**Requisiti del compito**
Per favore, trascrivi senza alcuna modifica il brano sul piano pandemico da "La pubblicazione dei" fino a "era tutto vero." compreso.

La pubblicazione dei verbali del Comitato tecnico scientifico consente di ricostruire uno dei passaggi più delicati e finora oscuri della gestione della pandemia: la redazione ed attuazione del cosiddetto “piano pandemico”, lo strumento chiave con il quale avremmo dovuto fare fronte all’emergenza. Un documento la cui esistenza venne rivelata dal direttore generale della programmazione del ministero della Salute Andrea Urbani in una intervista di aprile ripetutamente smentita dal ministero. E invece era tutto vero.
Il “gruppo di lavoro ristretto” che dovrà redigere il piano viene costituito il 12 febbraio: è il giorno in cui al Cts hanno ascoltato la presentazione dello studio di Stefano Merler, ricercatore della fondazione Kessler, che mostrava scenari apocalittici rispetto a quel che si diceva in quei giorni: un milione di contagi e 35 mila morti, c’era scritto. Il verbale quel giorno si chiude dando 7 giorni di tempo per presentare una prima bozza di “Piano”. Che arriverà il 20 febbraio. Del gruppo ristretto, come aveva rivelato Urbani, fanno parte il ministero della Salute, l’Ospedale Spallanzani e l’Istituto superiore di sanità. Quella bozza del 20 febbraio, secondo quanto risulta a Repubblica, era molto ottimista rispetto a come sono andate le cose. È il giorno che precede il cosiddetto “paziente 1”, e la stima è che ci vorranno oltre 200 giorni per arrivare al contagiato mille. In realtà ce ne vorranno meno di 15. Insomma pensavamo di avere molto più tempo per preparare il sistema sanitario.

**Voci di dati estratte**
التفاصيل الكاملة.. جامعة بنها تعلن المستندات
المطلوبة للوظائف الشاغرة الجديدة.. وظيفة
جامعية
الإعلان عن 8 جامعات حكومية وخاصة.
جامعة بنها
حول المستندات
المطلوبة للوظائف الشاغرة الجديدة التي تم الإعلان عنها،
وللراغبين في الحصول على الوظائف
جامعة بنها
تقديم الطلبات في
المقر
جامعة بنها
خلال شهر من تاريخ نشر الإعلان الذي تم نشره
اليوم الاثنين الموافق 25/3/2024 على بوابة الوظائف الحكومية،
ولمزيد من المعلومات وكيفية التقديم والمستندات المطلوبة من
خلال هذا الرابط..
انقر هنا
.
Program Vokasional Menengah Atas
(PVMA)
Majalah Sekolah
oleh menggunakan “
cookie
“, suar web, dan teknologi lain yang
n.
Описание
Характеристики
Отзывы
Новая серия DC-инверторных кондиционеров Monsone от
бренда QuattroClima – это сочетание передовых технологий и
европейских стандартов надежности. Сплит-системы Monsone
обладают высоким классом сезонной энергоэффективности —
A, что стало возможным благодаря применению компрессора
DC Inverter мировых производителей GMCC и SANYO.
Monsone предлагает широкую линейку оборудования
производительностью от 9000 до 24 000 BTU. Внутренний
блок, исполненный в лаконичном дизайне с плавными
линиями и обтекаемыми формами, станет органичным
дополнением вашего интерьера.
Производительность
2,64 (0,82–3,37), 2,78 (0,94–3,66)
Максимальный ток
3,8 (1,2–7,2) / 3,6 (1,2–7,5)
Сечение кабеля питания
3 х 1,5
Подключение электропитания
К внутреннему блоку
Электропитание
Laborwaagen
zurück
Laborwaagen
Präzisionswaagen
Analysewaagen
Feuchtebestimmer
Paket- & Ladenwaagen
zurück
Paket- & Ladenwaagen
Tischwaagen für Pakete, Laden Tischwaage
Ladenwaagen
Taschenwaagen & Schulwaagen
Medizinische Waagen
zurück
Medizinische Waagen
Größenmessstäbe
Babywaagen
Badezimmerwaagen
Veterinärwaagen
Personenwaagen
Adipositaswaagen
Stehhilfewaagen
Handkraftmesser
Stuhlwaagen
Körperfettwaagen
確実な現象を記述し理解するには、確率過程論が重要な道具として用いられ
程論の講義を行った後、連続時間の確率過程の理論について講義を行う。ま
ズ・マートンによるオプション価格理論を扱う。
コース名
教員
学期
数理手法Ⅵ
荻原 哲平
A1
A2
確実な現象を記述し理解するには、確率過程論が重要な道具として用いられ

**Risposta scritta**
La pubblicazione dei verbali del Comitato tecnico scientifico consente di ricostruire uno dei passaggi più delicati e finora oscuri della gestione della pandemia: la redazione ed attuazione del cosiddetto “piano pandemico”, lo strumento chiave con il quale avremmo dovuto fare fronte all’emergenza. Un documento la cui esistenza venne rivelata dal direttore generale della programmazione del ministero della Salute Andrea Urbani in una intervista di aprile ripetutamente smentita dal ministero. E invece era tutto vero.